TEXT SHOWN ▸
This is a Pro feature. It’s not possible to automate the process of cleaning. It would be way too dangerous, uncontrollable, and would also slow down your install at every visit. I actually advise you against scheduling automatic process directly on WordPress. However, you can do this using WP-CLI, and that will not slow down your install as it will be executed in a different environment.

If you are the admin of your server or if your hosting services offer you SSH access and WP-CLI, you can run Media Cleaner from the command line. This also brings new possibilities like running a scan every once in a while, getting the results by e-mail, etc.

Basic Commands

To run the scanning based your current settings:

> wp media-cleaner scan

You can override the settings it is running with by specifying the method filesystem or media) and the options (check-media, uncheck-media, check-content, uncheck-content). For example, for running the Standard Check, you would use:

> wp media-cleaner scan media check-content

At the end of the scan, the list of issues will be displayed. If you need to have it displayed again (or to count the number of lines), you can use:

> wp media-cleaner issues

Each result with look like this in the listing:

– [#407] Media 268: 2025/09/my-file.png (+ 4 files) (NO_CONTENT)

The first ID is the one used by Media Cleaner. So above, if you need to delete or restore exactly this entry, you will need to use 407.

Advanced Commands

If you want to go further and automate all this, at this point, you must prepare a backup. Then you can run the deletion process, and the issues will be sent to the trash. You can specify a certain issue ID to only delete that one.

RAW DATA ▸
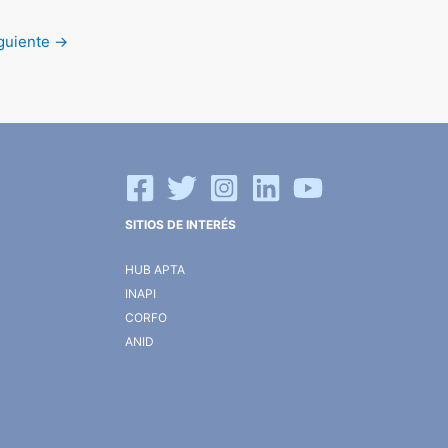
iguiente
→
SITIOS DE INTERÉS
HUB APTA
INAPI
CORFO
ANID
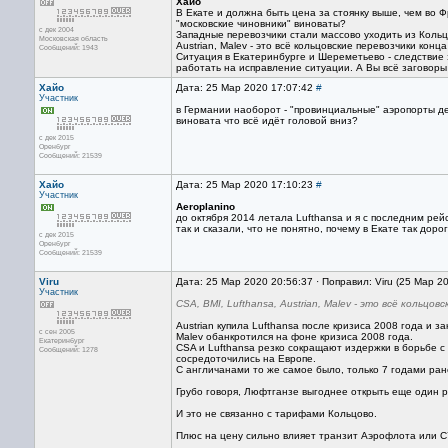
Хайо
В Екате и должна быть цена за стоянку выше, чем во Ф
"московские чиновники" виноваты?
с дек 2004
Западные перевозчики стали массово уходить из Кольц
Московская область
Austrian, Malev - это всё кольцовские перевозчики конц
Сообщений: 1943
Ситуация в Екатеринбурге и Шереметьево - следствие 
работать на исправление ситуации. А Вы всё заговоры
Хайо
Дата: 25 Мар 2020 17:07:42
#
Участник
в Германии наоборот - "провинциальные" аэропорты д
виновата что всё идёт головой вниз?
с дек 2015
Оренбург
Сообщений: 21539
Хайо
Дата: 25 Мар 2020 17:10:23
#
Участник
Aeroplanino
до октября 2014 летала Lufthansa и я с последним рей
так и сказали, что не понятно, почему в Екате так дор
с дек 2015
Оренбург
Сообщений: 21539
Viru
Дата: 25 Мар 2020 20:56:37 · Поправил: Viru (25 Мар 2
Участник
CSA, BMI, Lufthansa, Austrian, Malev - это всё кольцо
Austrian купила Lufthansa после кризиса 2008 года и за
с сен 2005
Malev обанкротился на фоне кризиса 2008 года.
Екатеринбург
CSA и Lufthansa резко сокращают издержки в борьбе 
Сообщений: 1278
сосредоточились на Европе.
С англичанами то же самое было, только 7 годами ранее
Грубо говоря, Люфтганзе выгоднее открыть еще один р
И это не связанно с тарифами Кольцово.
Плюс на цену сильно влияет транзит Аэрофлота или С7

EXPLORE THE MATERIAL ▸
(1) Retype the Media Cleaner text from "This is a Pro" to "by e-mail, etc.".
(2) In the Media Cleaner text, which command shows the list of issues again after a scan?
(3) List every option that the Media Cleaner text says can be specified to override the scan settings.

OUTPUTS IN ORDER ▸
(1)
This is a Pro feature. It’s not possible to automate the process of cleaning. It would be way too dangerous, uncontrollable, and would also slow down your install at every visit. I actually advise you against scheduling automatic process directly on WordPress. However, you can do this using WP-CLI, and that will not slow down your install as it will be executed in a different environment.

If you are the admin of your server or if your hosting services offer you SSH access and WP-CLI, you can run Media Cleaner from the command line. This also brings new possibilities like running a scan every once in a while, getting the results by e-mail, etc.

(2) wp media-cleaner issues

(3)
check-media
uncheck-media
check-content
uncheck-content